Some style guides recommend "space, en dash, space" for this, and I prefer that myself – mainly because some software doesn't treat em dashes correctly as word separators for double click selection purposes.

For example, I'm pretty sure that at least some Kindle models would highlight both the word before and after the em dash when selecting one of them, which makes using the dictionary very annoying.

replies(7): >>43500598 #>>43501460 #>>43501482 #>>43501556 #>>43501772 #>>43503947 #>>43503958 #
krick ◴[] No.43503947[source]
It's actually only your post that made me realize people don't normally put spaces around em dash. In French, Russian and a bunch of other languages proper typesetting is to use em dash as a standard dash character, and you always put spaces around them. So I did it in English as well, for many years now.

(I also now looked up and found out that in Spanish, apparently, you are supposed to put space only on one side of the dash, when used as a direct speech separator.)

replies(3): >>43505058 #>>43506008 #>>43508474 #
rmunn ◴[] No.43505058[source]
I also put spaces around em dashes. It looks wrong—subtly wrong—to me to have the words glued together around the dash. It looks right — completely right — to me to have the dash standing on its own, as if it was a word in its own right.
replies(4): >>43505363 #>>43505552 #>>43509146 #>>43513256 #
1. tines ◴[] No.43505552[source]
The reason not to do this is observable in your post on my phone. The spaces cause the word wrapping algorithm to leave a dangling dash at the end of the line which looks ugly. Omitting spaces prevents the word break.
replies(6): >>43505675 #>>43505687 #>>43505892 #>>43505903 #>>43508537 #>>43509463 #
2. ◴[] No.43505675[source]
3. hansvm ◴[] No.43505687[source]
Funny, I'd rather have the break at the start or end of the emdash-implied break than just before or after it, not having to mentally handle some single dangling word divorced from its compatriots.
4. rmunn ◴[] No.43505892[source]
I mentioned that as an advantage in one of my other comments. An advantage both ways, because it depends on preference. I have the same preference as hansvm: I would rather see the dangling dash at the end of the line, so I prefer putting spaces around the dashes. Having the entire word-dash-word structure move to the next line feels ugly to me. As with most things, de gustibus non est disputandum. (And also, quidquid Latine dictum sit altum videtur).
replies(1): >>43507004 #
5. da_chicken ◴[] No.43505903[source]
Ironically, on my phone the only line that ends with an em dash has no spaces in it.
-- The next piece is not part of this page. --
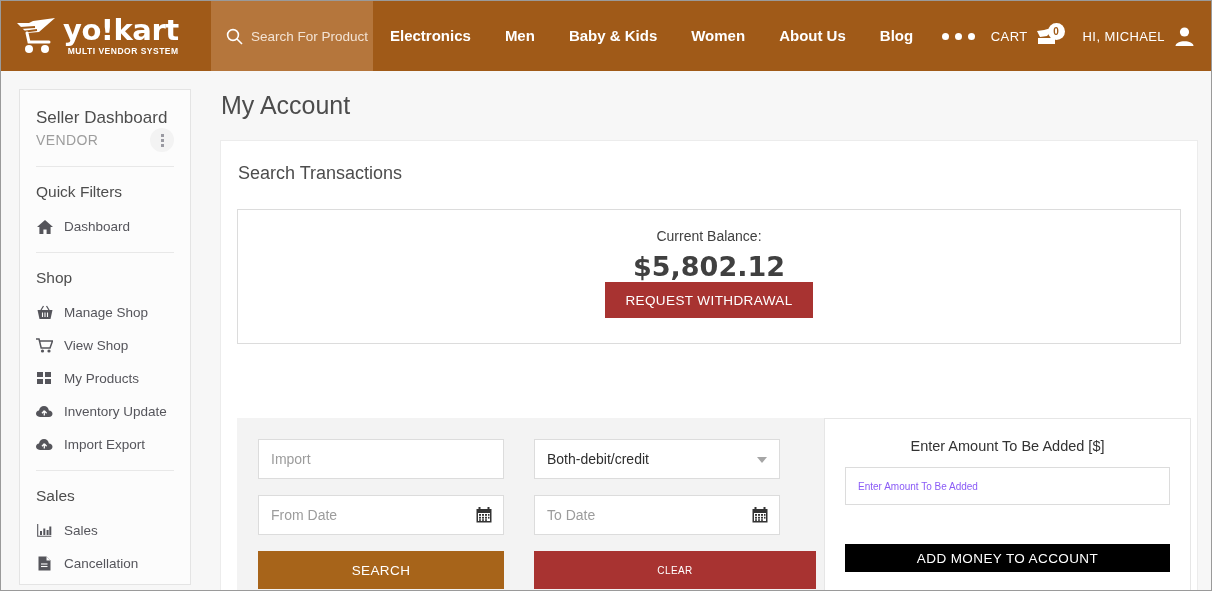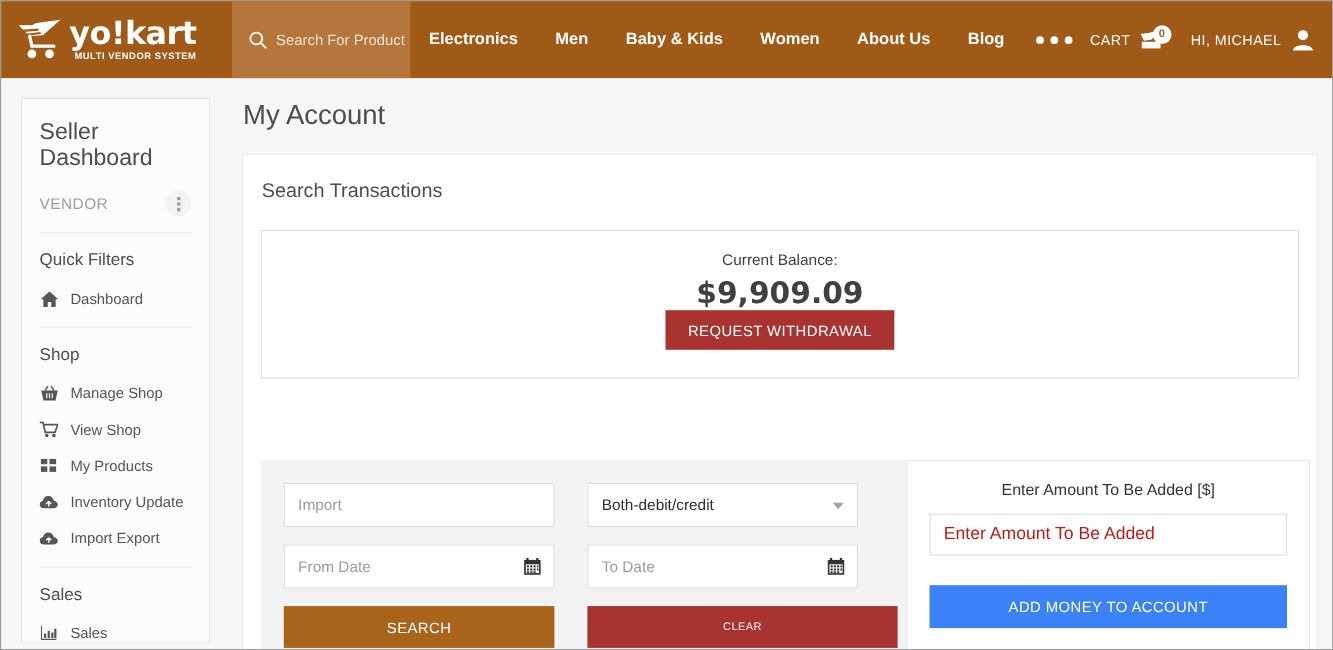"Seller Dashboard" .sb-title { font-size: 21px -> 17px; margin-bottom: 17px -> none }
If you want to not have a line break, you shouldn't rely on arbitrary behavior. You should use non-breaking characters like non-breaking spaces and word joiners.

6. chipotle_coyote ◴[] No.43507004[source]
It's the dangling dash at the beginning of the line that gets me. I see a lot of word break algorithms, including the one WebKit (and I suspect Blink) uses, which are happy to break "foo—bar" on either side of the em dash.
7. mmooss ◴[] No.43508537[source]
> The reason not to do this is observable in your post on my phone. The spaces cause the word wrapping algorithm to leave a dangling dash at the end of the line which looks ugly. Omitting spaces prevents the word break.

That's an interesting practicality but I don't think it's the cause of the rule: The rule probably long predates automated line breaking. Also, I think automatic line breaking will break compound words at the hyphen; it doesn't require spaces (which is also obvious from a software development point of view: the logic is relatively simple either way):

  Lorem ipsum dolor sit amet, consectetur adipiscing double-
  decker lorem ipsum dolor sit amet, consectetur ...
8. lxgr ◴[] No.43509463[source]
Preventing the word break doesn't seem very desirable, especially if it causes a large gap.